2, 3. Uit welke gezaghebbende bron komen nog belangrijker inlichtingen dan zulke historische bewijzen, en hoe spreekt deze bron over de demonen? (b) Wat raadde Paulus de Efeziërs in zijn brief aan tegen de demonen te doen?
2 Nog veel belangrijker is dat het Boek van geheiligde waarheid, de geïnspireerde bijbel, ons duidelijke inlichtingen verschaft omtrent deze demonen en hun leider, Satan de Duivel. Dat Boek waarschuwt ons voor de kuiperijen, de listig opgestelde plannen en sluwe ontwerpen van deze boosaardige, onzichtbare, geestelijke personen, die niet uit vlees en bloed bestaan. De mensen die in deze tijd leven, zelfs zij die tot de christenheid behoren, nemen de raad die de christelijke apostel Paulus in zijn brief aan de gemeente van Éfeze voor alle christenen optekende, niet serieus. Paulus zei:
3 „Doet de volledige wapenrusting van God aan, opdat gij pal kunt staan tegen de kuiperijen van de Duivel; want wij hebben geen strijd tegen bloed en vlees, maar tegen de regeringen, tegen de autoriteiten, tegen de wereldheersers van deze duisternis, tegen de goddeloze geestenkrachten in de hemelse gewesten.” — Ef. 6:11, 12.
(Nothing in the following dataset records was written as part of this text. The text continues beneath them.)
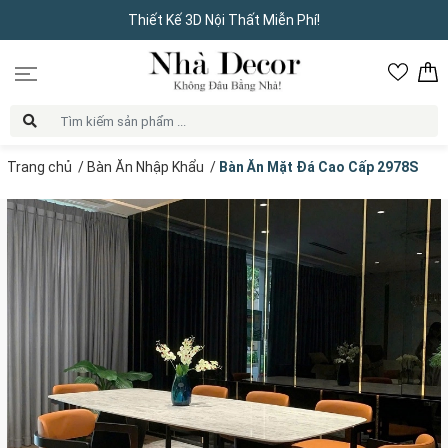
Thiết Kế 3D Nội Thất Miễn Phí!
Trang chủ
/
Bàn Ăn Nhập Khẩu
/
Bàn Ăn Mặt Đá Cao Cấp 2978S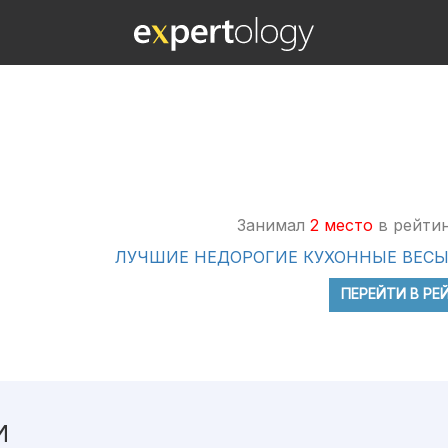
Занимал
2 место
в рейтин
ЛУЧШИЕ НЕДОРОГИЕ КУХОННЫЕ ВЕСЫ 
ПЕРЕЙТИ В РЕ
И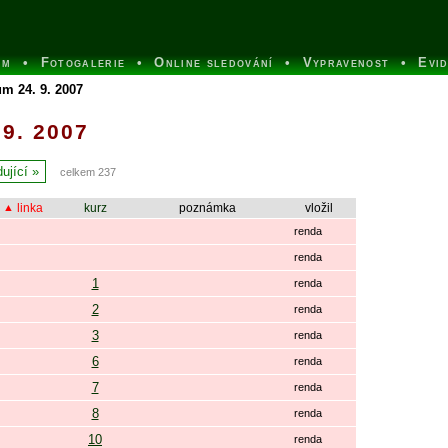
um
Fotogalerie
Online sledování
Vypravenost
Evi
m 24. 9. 2007
 9. 2007
ující
celkem 237
linka
kurz
poznámka
vložil
renda
renda
1
renda
2
renda
3
renda
6
renda
7
renda
8
renda
10
renda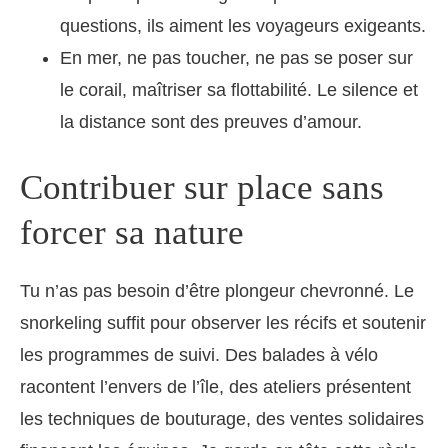
questions, ils aiment les voyageurs exigeants.
En mer, ne pas toucher, ne pas se poser sur
le corail, maîtriser sa flottabilité. Le silence et
la distance sont des preuves d’amour.
Contribuer sur place sans
forcer sa nature
Tu n’as pas besoin d’être plongeur chevronné. Le
snorkeling suffit pour observer les récifs et soutenir
les programmes de suivi. Des balades à vélo
racontent l’envers de l’île, des ateliers présentent
les techniques de bouturage, des ventes solidaires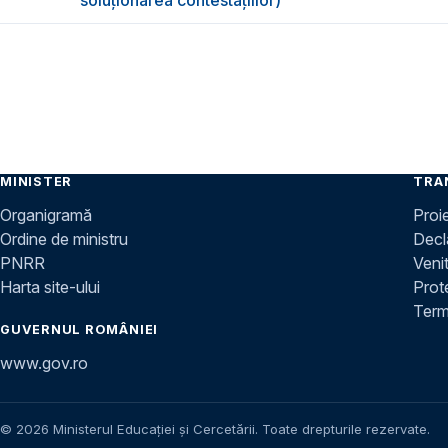
MINISTER
TRA
Organigramă
Proi
Ordine de ministru
Decla
PNRR
Venit
Harta site-ului
Prot
Terme
GUVERNUL ROMÂNIEI
www.gov.ro
© 2026 Ministerul Educației și Cercetării. Toate drepturile rezervate.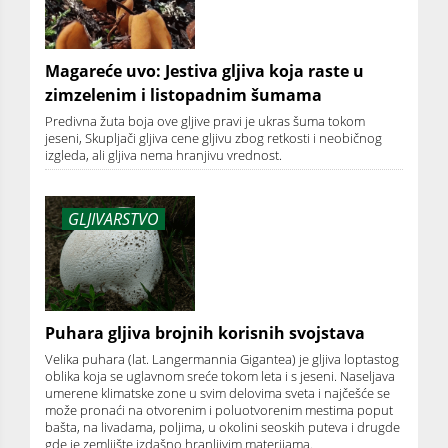
Magareće uvo: Jestiva gljiva koja raste u
zimzelenim i listopadnim šumama
Predivna žuta boja ove gljive pravi je ukras šuma tokom
jeseni, Skupljači gljiva cene gljivu zbog retkosti i neobičnog
izgleda, ali gljiva nema hranjivu vrednost.
GLJIVARSTVO
Puhara gljiva brojnih korisnih svojstava
Velika puhara (lat. Langermannia Gigantea) je gljiva loptastog
oblika koja se uglavnom sreće tokom leta i s jeseni. Naseljava
umerene klimatske zone u svim delovima sveta i najčešće se
može pronaći na otvorenim i poluotvorenim mestima poput
bašta, na livadama, poljima, u okolini seoskih puteva i drugde
gde je zemljište izdašno hranljivim materijama.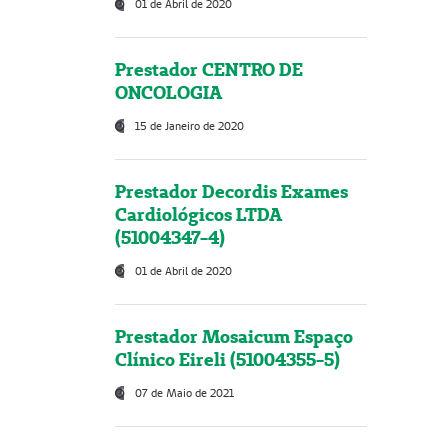
01 de Abril de 2020
Prestador CENTRO DE
ONCOLOGIA
15 de Janeiro de 2020
Prestador Decordis Exames
Cardiológicos LTDA
(51004347-4)
01 de Abril de 2020
Prestador Mosaicum Espaço
Clínico Eireli (51004355-5)
07 de Maio de 2021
4. (a) Wat betekenen die woorden met betrekking tot Satans organisatorische activiteit, en hoe noemen Jezus en Paulus Satan daarom? (b) Hoe reageren menselijke heersers als zij horen dat zij onder zulk gezelschap worden gerekend, maar wie heeft hen daar geplaatst?
4 Dringt de betekenis van deze woorden tot ons door? Uit deze woorden blijkt dat Satan de Duivel een onzichtbare, bovenmenselijke organisatie bezit. Er blijkt uit dat hij de goddeloze geestenkrachten in de hemelse gewesten heeft ingedeeld in „regeringen”, in „autoriteiten”, in „wereldheersers van deze duisternis”. Deze onzichtbare, georganiseerde macht is machtiger dan het communistische blok van natiën met zijn hele omvangrijke militaire apparaat; en ze is machtiger dan het rijke, democratische blok van natiën met al zijn militaire macht. Jezus Christus, die het kan weten, noemde de Duivel, Satan, „de heerser van deze wereld”. De christelijke apostel Paulus noemde Satan „de god van dit samenstel van dingen” (Joh. 12:31; 14:30; 16:11; 2 Kor. 4:4). De aardse regeringen zouden ons misschien het zwijgen willen opleggen omdat zij denken dat wij hen, door deze dingen te zeggen, naar beneden willen halen, maar wij herhalen slechts de uitspraken van Jezus Christus en zijn apostel Paulus zoals die op de bladzijden van de bijbel staan. Zij hebben niet graag dat er uit Gods Woord wordt aangetoond dat zij zich in zulk gezelschap bevinden, maar wíj hebben hen daar niet geplaatst. Als zij echter niet voor goddelijke heerschappij zijn in handen van Jehovah God, waar kunnen zij zich dan anders bevinden?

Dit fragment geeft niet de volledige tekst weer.